When ESMA published its findings on a proposed extension of the marketing passport to non-EU AIFMs in 2016, it noted there were no significant obstacles to extending the passport to Australia, provided ASIC extended the 'class order relief' to all EU countries (at the time only UK (then in the EU) and German fund managers were able to benefit from this relief). Despite the ESMA report noting that ASIC had indicated a willingness to discuss extending the relief to EU AIFMs more generally on a reciprocal basis, under the FFSP bill currently before Parliament, only the following EU Member States are earmarked to benefit from the 'comparable regulator exemption' under s911A(2)(ep) of the Corporations Act: Germany, Luxembourg, Denmark, Sweden and France.

The Minister may, by legislative instrument, include additional regulators that administer broadly comparable regulatory regimes on the list, but if no additional regulators are added, and if ESMA holds firm on its 2016 position, then even if the marketing passport is extended to non-EU AIFMs, Australian managers may be unable to benefit from it. If that is indeed the case and if the private placement regime is subsequently abolished (noting that ESMA is expected to review the private placement regime three years after the marketing passport is extended to non-EU AIFMs), this could leave Australian managers without an avenue to market their products to EU investors in those Member States that currently allow for some form of private placement. Even before the private placement regime is abolished, some countries may decline to offer private placement as soon as the AIFMD marketing passport is extended to non-EU AIFMs.

It is worth noting that while the 'comparable regulator exemption' is intended to replace the 'class order relief' referred to in ESMA's 2016 report, additional exemptions from the need to hold an AFSL have been proposed, including a 'professional investor' exemption for FFSPs that provide financial services to professional investors from outside of Australia (except during limited marketing visits and except in relation to certain financial products tradeable on licensed markets). It is to be hoped that when ESMA revisits the suitability of each third country, it considers Australia's new FFSP regime in its totality and determines that it provides sufficient reciprocity between Australia and the EU Member States, rather than focusing on the Member States that have been excluded from the 'comparable regulator' list, but this remains to be seen.

What about the UK?

Following Brexit, there is no obligation for the UK (whose national law is currently materially in line with its implementation of the existing AIFMD) to implement AIFMD 2.0 into national law, and there is currently no indication the UK will follow any of these changes. The UK's Financial Conduct Authority (FCA) is considering what (if any) changes should be made to the UK rulebook. The FCA intends to open consultation on the way forward this calendar year.

What is next?

The current review process saw the November 2021 publication of the European Commission's proposal to amend AIFMD and, following consultation, the final text of the amending Directive was agreed in November 2023.

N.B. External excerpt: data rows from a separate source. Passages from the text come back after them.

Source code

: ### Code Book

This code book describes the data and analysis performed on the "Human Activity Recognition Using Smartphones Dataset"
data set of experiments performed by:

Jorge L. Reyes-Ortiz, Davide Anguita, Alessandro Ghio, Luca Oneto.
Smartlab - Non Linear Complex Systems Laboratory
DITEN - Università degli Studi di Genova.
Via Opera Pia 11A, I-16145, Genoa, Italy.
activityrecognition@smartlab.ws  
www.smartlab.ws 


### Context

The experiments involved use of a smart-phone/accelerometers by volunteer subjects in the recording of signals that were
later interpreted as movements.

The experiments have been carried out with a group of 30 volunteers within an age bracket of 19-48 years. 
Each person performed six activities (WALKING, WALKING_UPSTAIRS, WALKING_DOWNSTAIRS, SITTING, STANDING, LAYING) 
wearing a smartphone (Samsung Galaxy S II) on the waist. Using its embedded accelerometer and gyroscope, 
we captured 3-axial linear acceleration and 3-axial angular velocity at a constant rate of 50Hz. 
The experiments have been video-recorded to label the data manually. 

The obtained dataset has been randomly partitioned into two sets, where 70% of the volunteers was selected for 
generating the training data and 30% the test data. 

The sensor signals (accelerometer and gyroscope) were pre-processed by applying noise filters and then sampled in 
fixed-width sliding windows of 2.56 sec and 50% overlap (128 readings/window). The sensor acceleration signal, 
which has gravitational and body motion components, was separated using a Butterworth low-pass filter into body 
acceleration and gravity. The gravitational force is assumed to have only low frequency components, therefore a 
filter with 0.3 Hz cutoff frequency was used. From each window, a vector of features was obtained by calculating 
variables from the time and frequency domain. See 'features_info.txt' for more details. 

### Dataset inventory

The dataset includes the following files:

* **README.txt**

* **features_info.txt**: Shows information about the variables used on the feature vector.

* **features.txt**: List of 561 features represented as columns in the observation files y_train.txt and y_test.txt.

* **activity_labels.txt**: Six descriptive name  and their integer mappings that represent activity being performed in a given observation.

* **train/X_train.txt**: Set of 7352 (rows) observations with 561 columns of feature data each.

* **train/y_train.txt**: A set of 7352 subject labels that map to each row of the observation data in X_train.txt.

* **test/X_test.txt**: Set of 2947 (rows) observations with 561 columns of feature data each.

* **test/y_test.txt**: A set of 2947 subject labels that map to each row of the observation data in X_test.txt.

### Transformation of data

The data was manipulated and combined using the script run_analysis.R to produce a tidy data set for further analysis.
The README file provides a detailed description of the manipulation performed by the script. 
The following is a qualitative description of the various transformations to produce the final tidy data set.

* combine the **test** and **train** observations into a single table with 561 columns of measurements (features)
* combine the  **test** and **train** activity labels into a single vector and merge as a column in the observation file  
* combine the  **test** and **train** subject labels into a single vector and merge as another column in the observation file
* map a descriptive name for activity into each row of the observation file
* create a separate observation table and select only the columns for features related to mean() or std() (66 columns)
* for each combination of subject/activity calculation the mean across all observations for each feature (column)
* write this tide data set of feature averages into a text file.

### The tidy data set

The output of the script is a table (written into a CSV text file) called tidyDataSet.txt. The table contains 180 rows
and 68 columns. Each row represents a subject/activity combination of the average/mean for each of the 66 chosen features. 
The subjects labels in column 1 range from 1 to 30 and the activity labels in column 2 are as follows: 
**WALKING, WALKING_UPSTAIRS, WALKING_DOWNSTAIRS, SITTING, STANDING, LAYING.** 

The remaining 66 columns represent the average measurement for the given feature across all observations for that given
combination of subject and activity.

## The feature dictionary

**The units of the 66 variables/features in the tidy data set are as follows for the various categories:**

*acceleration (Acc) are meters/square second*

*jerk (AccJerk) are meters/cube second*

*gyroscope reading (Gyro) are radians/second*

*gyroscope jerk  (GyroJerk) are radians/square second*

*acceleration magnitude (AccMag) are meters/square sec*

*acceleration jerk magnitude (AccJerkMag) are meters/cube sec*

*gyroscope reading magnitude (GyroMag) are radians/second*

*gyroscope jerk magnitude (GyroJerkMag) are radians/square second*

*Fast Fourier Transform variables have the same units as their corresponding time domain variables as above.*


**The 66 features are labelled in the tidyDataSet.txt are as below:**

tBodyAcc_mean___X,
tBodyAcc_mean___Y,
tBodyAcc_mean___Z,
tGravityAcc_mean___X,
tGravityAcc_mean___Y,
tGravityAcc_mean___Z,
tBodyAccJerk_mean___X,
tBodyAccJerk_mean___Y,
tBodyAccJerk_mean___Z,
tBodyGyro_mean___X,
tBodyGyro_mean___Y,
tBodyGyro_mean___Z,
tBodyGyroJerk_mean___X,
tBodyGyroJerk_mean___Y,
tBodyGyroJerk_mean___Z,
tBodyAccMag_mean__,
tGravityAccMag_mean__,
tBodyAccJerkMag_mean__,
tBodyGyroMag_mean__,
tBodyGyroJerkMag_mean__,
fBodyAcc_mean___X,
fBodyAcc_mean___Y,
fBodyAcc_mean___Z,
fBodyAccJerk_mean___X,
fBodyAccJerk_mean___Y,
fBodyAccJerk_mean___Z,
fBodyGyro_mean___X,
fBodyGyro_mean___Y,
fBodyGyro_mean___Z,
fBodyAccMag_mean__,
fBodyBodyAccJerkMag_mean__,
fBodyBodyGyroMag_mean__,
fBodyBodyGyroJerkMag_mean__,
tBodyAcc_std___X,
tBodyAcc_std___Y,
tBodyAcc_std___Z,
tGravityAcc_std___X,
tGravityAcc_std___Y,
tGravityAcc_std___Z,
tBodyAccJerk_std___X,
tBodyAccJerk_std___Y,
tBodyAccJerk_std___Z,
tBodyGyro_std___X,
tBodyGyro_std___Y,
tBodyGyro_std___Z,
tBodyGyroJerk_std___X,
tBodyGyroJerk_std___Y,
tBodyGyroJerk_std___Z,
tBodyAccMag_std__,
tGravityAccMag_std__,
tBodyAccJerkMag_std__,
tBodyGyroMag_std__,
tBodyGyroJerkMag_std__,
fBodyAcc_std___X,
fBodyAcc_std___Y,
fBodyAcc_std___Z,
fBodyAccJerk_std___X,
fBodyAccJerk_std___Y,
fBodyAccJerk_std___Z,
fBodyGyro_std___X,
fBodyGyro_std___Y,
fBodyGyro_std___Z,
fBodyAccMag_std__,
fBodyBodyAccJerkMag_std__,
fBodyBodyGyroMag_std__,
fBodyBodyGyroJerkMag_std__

The text of the revised Directive is still subject to legal and linguistic review, with final agreement expected in Q1 2024. Once the amending Directive is in force, Member States have two years to implement the laws and associated materials into national law, so it may be some time before these changes come into force.

While there are no immediate action items, Australian fund managers should watch this space and consider these changes in the context of any planned capital raises and whether the content of any AIFMD private placement memorandum wrapper provided to EU investors may need to be updated.